Can anybody tell me what's happened here?

Due to the help of a few people in a previous thread, I got my initial OEM setup working a few days ago. I’d been getting happily obsessed with watching the graphs etc, and was ready to introduce the system to my solar inverter. But, upon checking today, I noticed the following :

My initial thought was that something had upset the RFM69Pi board or similar. Or that EmonHub had simply stopped functioning. I checked the board visually, and actually restarted the EmonHub service, to no improvement.

Then I ran up Minicom to see if values were still streaming in… And they are, but there’re a whole lot of nonsense…

Remember - just a few days ago they looked much better :

Anybody got any ideas? Has my EmonTx just lost its marbles? Should I reset it? Is this typical of some kind of failure?

Ok, little update (not sure why this only occurred to me after posting the above). I realised that the EmonTX’s light had stopped flashing. So I did pull the power and reapply it. Then it did its boot-up sequence and started flashing. So it looks like maybe something upset it, and it just gave up for a bit.

Now looking in Minicom I do see at least some “OK” rows :

However even after quite a bit of time, I spotted that it was still saying 2.1 days since the last update. Finally restarting EmonHub service did clear this and bring in a recent last updated (8 seconds).

Can anyone throw some light here on :

a) what may have happened to upset EmonTX?
b) are all the other rows interference from other 433 devices?
c) is this something ‘commonplace’ simply requiring a restart of the EmonTX? If so, that doesn’t feel particularly great!

Cheers, and apologies for replying my own post. But sometimes I think asking for help makes you re-examine the problem and sometimes even partially solve it oneself… and this seems to be what happened here.

Hm, but now the plot thickens further :

13 mins since last update?!

But when I check minicom there do appear to be valid entries :

I’m lost now!

Again, doing a sudo emonhub restart has brought them back up to date. But it’s weird that this worked for 3+ days absolutely fine, then now has had (what appears to be) an EmonTX lockup problem and also now seems flakey generally on the EmonHub side.

What are you seeing in the emoncms.log and emonhub.log?

What are you using for a power supply to the emonTx? If the mains voltage dropped sufficiently, that could well cause the emonTx to fail. If you have a 5 V d.c. USB supply, try powering te emonTx with that.

Has anyone nearby got another transmitter on the same frequency? This would explain the low level (-90 dBm) ‘rubbish’ that you’re seeing. (It might have started up recently, or it could well have been there for some time and you didn’t see it.)

I’ll have a poke through those. I ought to have done that really before posting. Mea culpa!

Thanks!

I have a bunch of temperature and humidity sensors on 433 also. What I’m a little puzzled by is that I don’t think I’ve moved those, and yet they are now being picked up by the RFM69Pi. Bit odd.

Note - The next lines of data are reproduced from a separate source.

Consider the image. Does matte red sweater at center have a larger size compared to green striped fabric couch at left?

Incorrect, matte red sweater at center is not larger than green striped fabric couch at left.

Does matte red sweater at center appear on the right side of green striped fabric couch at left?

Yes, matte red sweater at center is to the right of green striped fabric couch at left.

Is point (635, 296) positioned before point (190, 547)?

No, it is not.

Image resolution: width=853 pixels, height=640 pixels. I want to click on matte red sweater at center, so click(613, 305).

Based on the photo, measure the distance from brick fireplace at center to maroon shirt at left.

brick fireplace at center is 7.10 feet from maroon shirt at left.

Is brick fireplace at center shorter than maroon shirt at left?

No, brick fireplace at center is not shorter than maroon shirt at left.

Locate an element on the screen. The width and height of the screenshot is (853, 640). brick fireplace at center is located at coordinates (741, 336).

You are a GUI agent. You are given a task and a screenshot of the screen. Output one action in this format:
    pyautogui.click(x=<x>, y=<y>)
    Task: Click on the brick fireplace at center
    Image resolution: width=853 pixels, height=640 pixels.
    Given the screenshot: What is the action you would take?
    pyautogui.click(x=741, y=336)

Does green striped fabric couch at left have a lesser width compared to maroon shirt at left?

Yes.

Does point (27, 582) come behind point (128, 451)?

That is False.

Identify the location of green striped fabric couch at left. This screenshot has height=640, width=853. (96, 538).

On the powering… Is it generally recommended to “dual power” the EmonTX? I.e. one 5v stable DC source and one 9v AC for voltage monitoring? I currently only have the 9v AC<>AC one. I wonder if that is perhaps not the most stable way of powering it.

Ta.

It’s radio; odd is normal :slight_smile:
It might be any slight movement of the antenna, or movement of something unconnected but nearby, or just a change in the weather.

If you just have CT’s connected to the emonTx then using an AC supply to power it should be fine. If you have more than one temperature sensor connected to it, then you need a DC USB supply as well. I can’t find that section in the docs right now - it seems to be well hidden.

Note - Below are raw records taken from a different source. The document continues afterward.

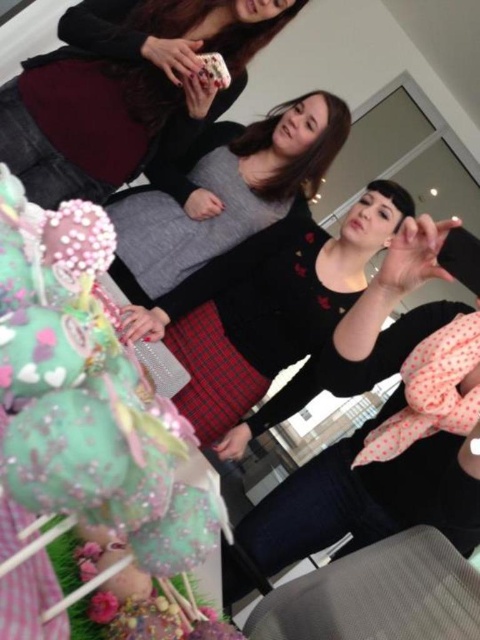
Question: Is matte black phone at upper center in front of pink dotted fabric at center?

Choices:
 (A) yes
 (B) no

Answer: (B)

Question: Is matte black phone at upper center below pink dotted fabric at center?

Choices:
 (A) no
 (B) yes

Answer: (A)

Question: Which point is farther from the camera taking this photo?

Choices:
 (A) (360, 467)
 (B) (230, 131)
 (C) (49, 86)

Answer: (B)

Question: Which of the following is the closest to the observer?

Choices:
 (A) black matte dress at center
 (B) matte black phone at upper center
 (C) pink dotted fabric at center

Answer: (C)

Question: Which point is farther to the camera?

Choices:
 (A) pink dotted fabric at center
 (B) matte black phone at upper center

Answer: (B)

Question: Can you confirm if matte black phone at upper center is bigger than black matte dress at center?

Choices:
 (A) yes
 (B) no

Answer: (A)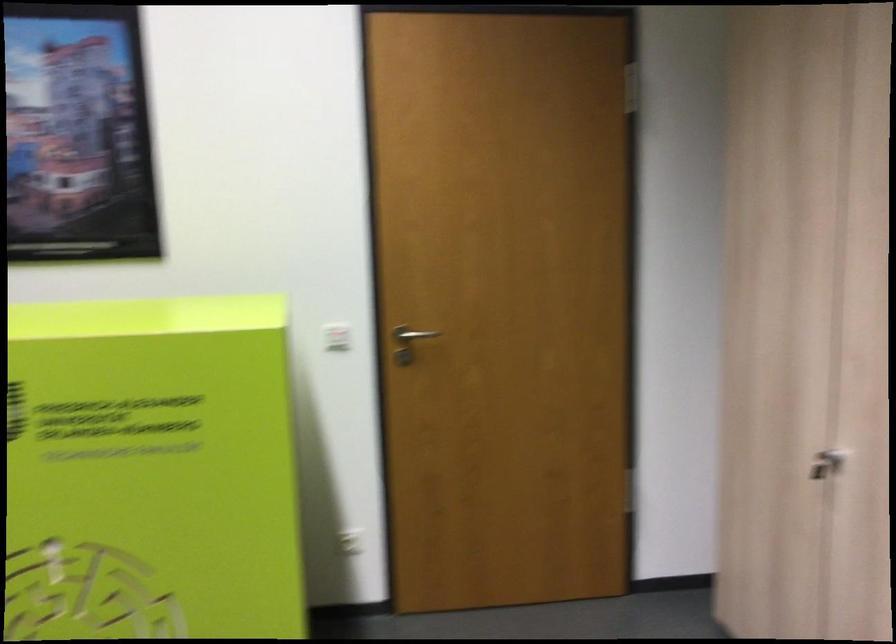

(I looked in Adding to an existing install — OpenEnergyMonitor 0.0.1 documentation System Overview — OpenEnergyMonitor 0.0.1 documentation)

Ah found it, it’s buried in emonTx3 User Guide — OpenEnergyMonitor 0.0.1 documentation

That’s not exactly true. The a.c. adapter won’t go down to the absolute minimum supply voltage given a set of worst-case components. That’s why I asked. (If you want to know, I designed it for the emonTx with the RFM12B module, and the design was transferred to the RFM69CW without regard to the higher transmit current that the latter demands.)
If the problem persists, I recommend trying with a separate 5 V power supply, and use the a.c. purely as the voltage monitoring input.

Then the wiki should reflect that, not state what it does.